══ Data for review
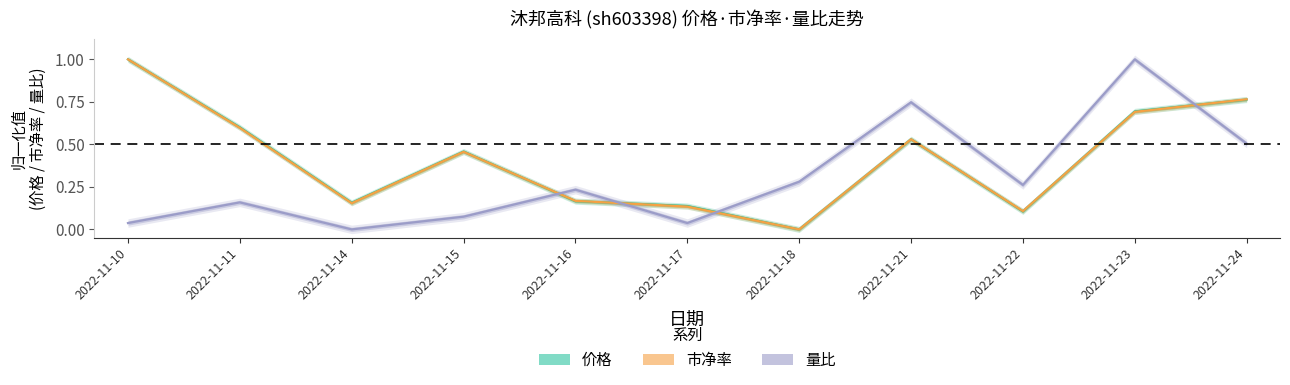

What is the sum of the 量比 values at 2022-11-23 and 2022-11-21?

1.7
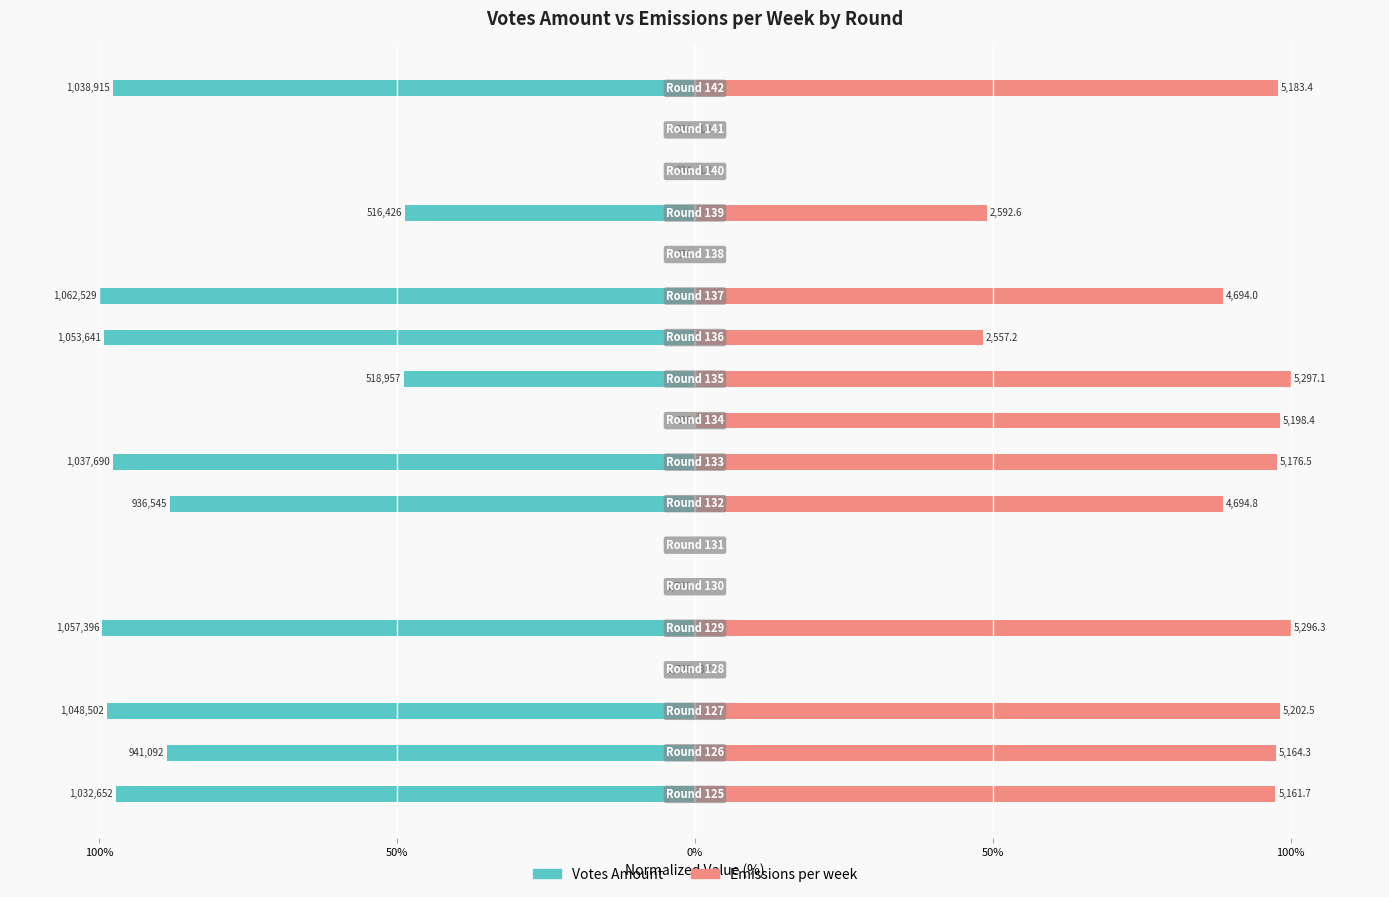

What is the difference between the maximum and second lowest values in the Emissions per week series?

100.0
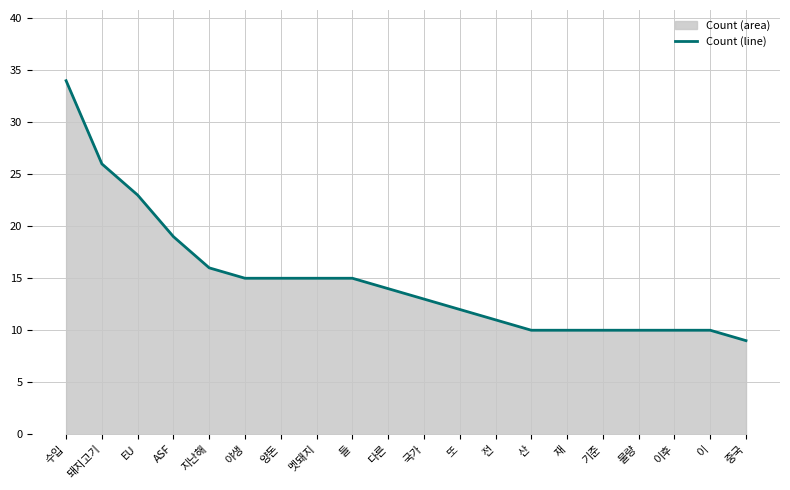

True or false: the data shows 7 at 이후.

False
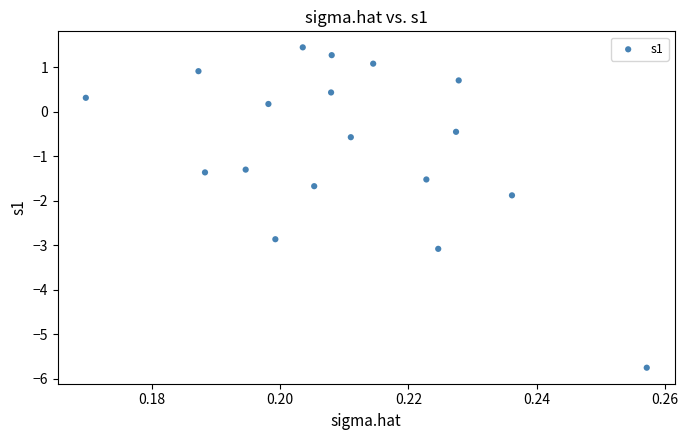

What is the range of Y values (max minus min)?

7.2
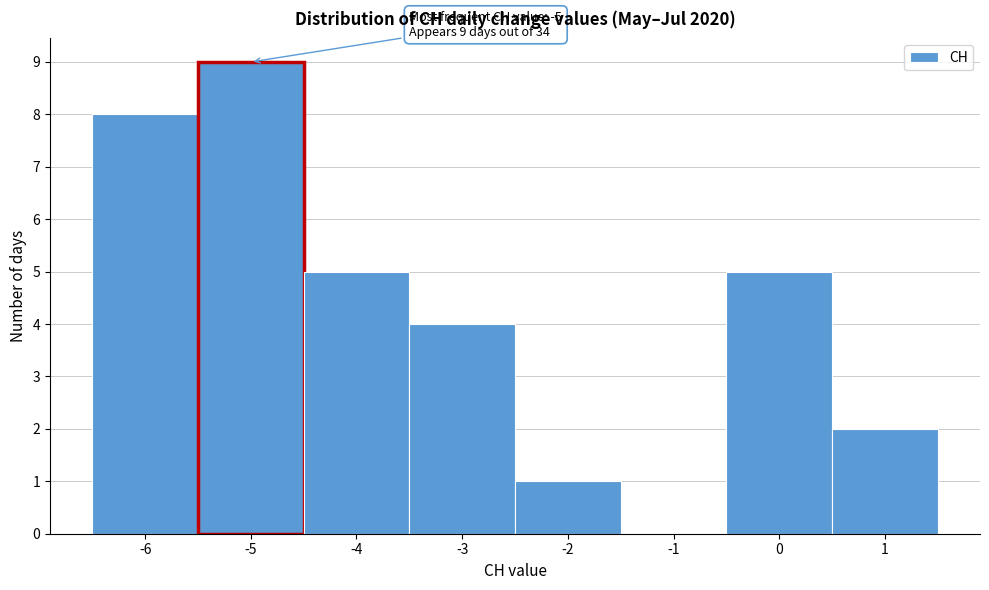

Which range on the x-axis has the tallest bar?

-5.5 to -4.5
════
Work instruction ::
Find each line in the entries above that contains the word "What" and copy it out. Case counts.

Answer to this exercise ::
What is the sum of the 量比 values at 2022-11-23 and 2022-11-21?
What is the difference between the maximum and second lowest values in the Emissions per week series?
What is the range of Y values (max minus min)?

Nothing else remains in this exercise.